[Material supplied]

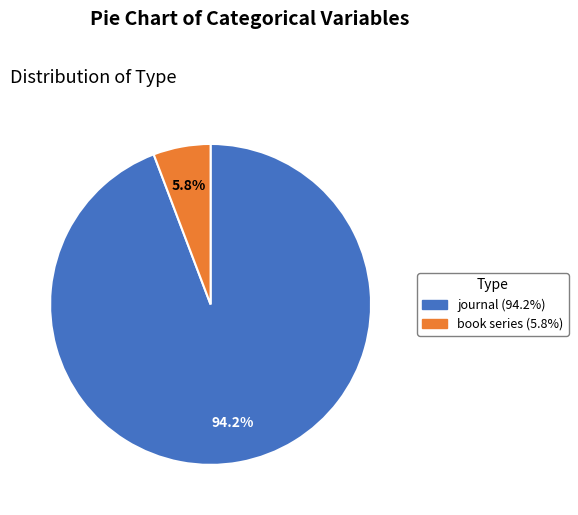

Between journal and book series, which is larger?

journal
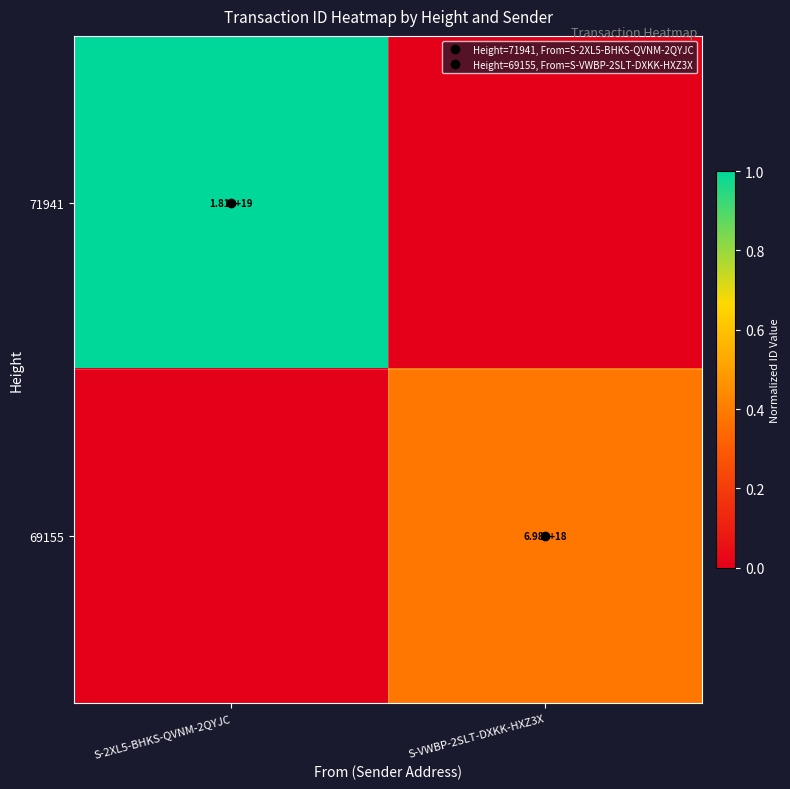

How many series are shown in this chart?

2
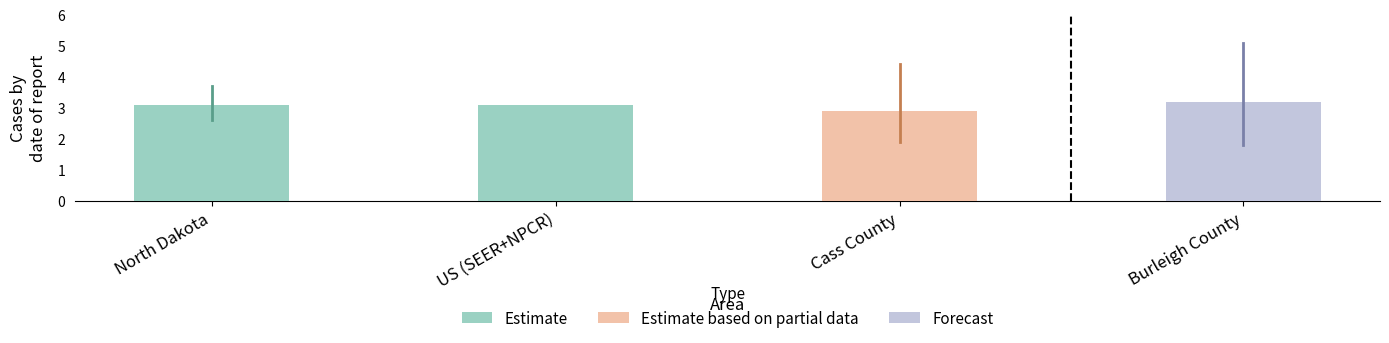

The value of Upper 95% CI at US (SEER+NPCR) is 4.5. True or false?

False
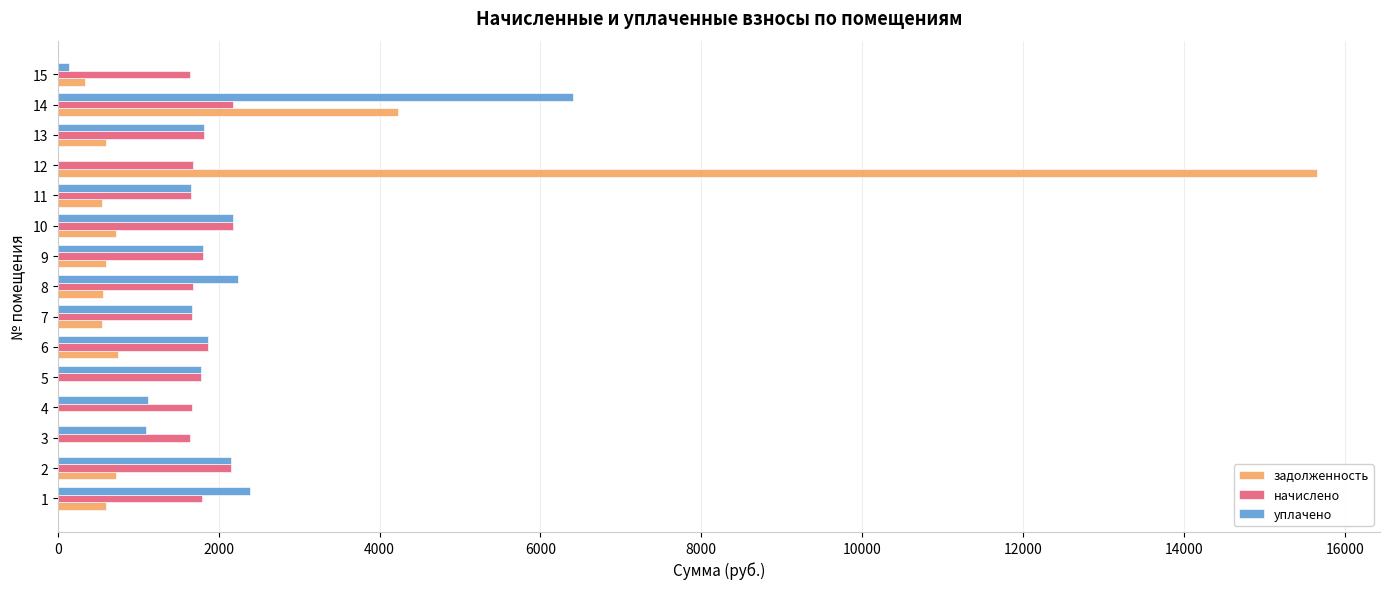

What is the sum of the задолженность values at 9 and 12?

16258.3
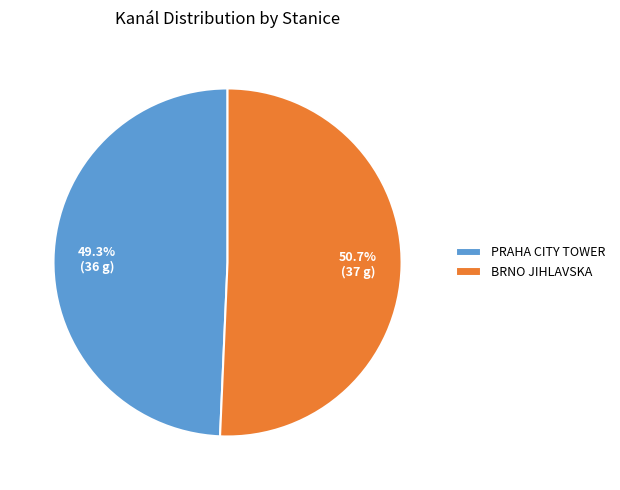

To the nearest percent, what is the difference between the PRAHA CITY TOWER and BRNO JIHLAVSKA slice percentages?

1%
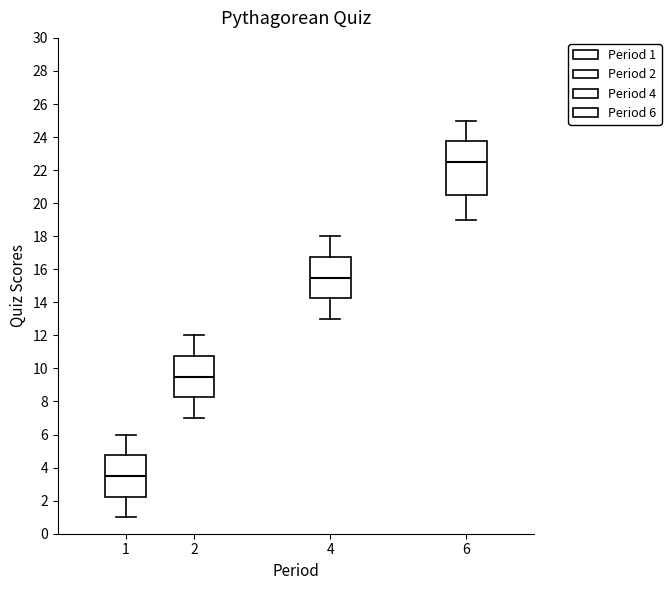

Where does the lower whisker of the box at x = 6 end on the y-axis? The values are not printed on the chart, so give them approximately, as read against the axis.

19.0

[/Material supplied]

→ Exercise prompt
Rewrite the data from the line containing "How many series are shown in this chart?" through the end, inclusive, replacing "chart" with "graph" and keeping everything else unchanged. Leave out the pictures.

→ Response box
How many series are shown in this graph?

2

The value of Upper 95% CI at US (SEER+NPCR) is 4.5. True or false?

False

What is the sum of the задолженность values at 9 and 12?

16258.3

To the nearest percent, what is the difference between the PRAHA CITY TOWER and BRNO JIHLAVSKA slice percentages?

1%

Where does the lower whisker of the box at x = 6 end on the y-axis? The values are not printed on the graph, so give them approximately, as read against the axis.

19.0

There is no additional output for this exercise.